What you should do: Can you set down, word for word, the part of the records below that opens with the line containing "controllata consente una" and closes with the line containing "calore, e prevenendo la", including both of those lines?

=== Information ===

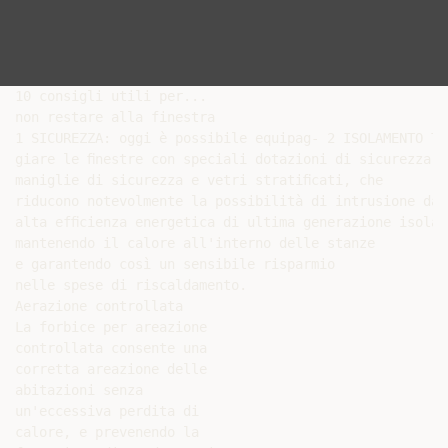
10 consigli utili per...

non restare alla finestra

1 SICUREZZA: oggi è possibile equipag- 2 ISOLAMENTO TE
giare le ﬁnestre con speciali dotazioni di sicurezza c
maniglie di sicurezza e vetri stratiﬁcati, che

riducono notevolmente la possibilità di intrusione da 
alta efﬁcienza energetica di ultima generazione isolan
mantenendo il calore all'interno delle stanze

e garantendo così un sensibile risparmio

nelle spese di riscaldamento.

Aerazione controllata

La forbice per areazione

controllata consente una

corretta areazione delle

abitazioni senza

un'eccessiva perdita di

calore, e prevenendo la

===
=== Information ===

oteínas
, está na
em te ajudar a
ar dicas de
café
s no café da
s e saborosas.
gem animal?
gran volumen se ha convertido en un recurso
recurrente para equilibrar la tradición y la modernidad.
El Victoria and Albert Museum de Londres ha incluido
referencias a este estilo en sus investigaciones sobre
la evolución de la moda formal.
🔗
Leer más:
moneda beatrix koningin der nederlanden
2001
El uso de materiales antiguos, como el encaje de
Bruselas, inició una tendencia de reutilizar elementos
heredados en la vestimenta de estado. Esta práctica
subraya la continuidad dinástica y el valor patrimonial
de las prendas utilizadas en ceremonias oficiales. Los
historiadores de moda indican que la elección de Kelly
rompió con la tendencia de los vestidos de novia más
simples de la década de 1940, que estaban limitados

===
=== Information ===

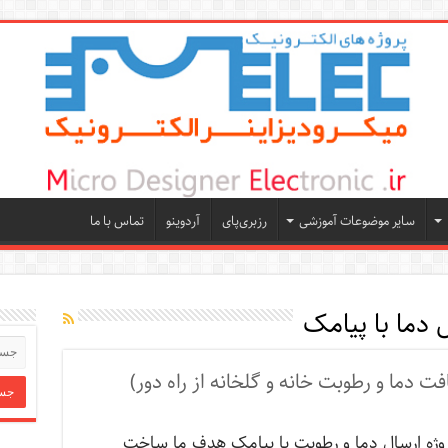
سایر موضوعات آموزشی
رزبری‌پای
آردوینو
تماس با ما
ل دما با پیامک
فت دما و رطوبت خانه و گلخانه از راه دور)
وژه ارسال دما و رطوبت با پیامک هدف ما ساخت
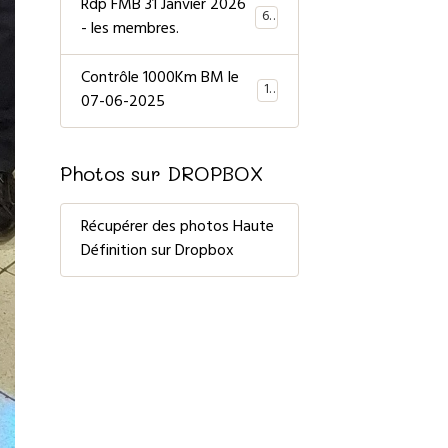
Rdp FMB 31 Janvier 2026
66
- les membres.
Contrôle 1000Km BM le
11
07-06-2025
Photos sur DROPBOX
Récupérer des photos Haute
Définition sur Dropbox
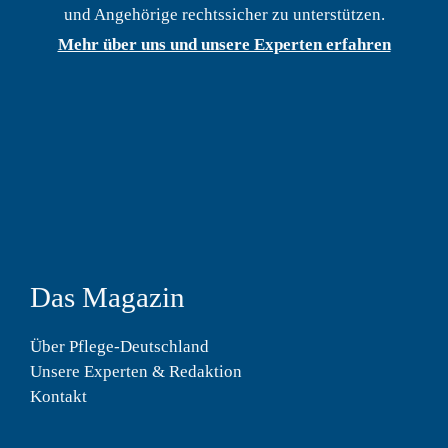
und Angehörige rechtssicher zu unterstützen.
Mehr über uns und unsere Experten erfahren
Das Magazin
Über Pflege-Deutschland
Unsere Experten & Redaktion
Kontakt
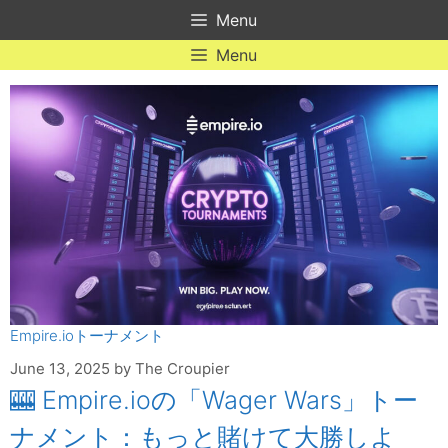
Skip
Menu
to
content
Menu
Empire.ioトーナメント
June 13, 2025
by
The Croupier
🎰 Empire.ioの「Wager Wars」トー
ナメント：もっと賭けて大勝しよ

===

Exercise result:
controllata consente una

corretta areazione delle

abitazioni senza

un'eccessiva perdita di

calore, e prevenendo la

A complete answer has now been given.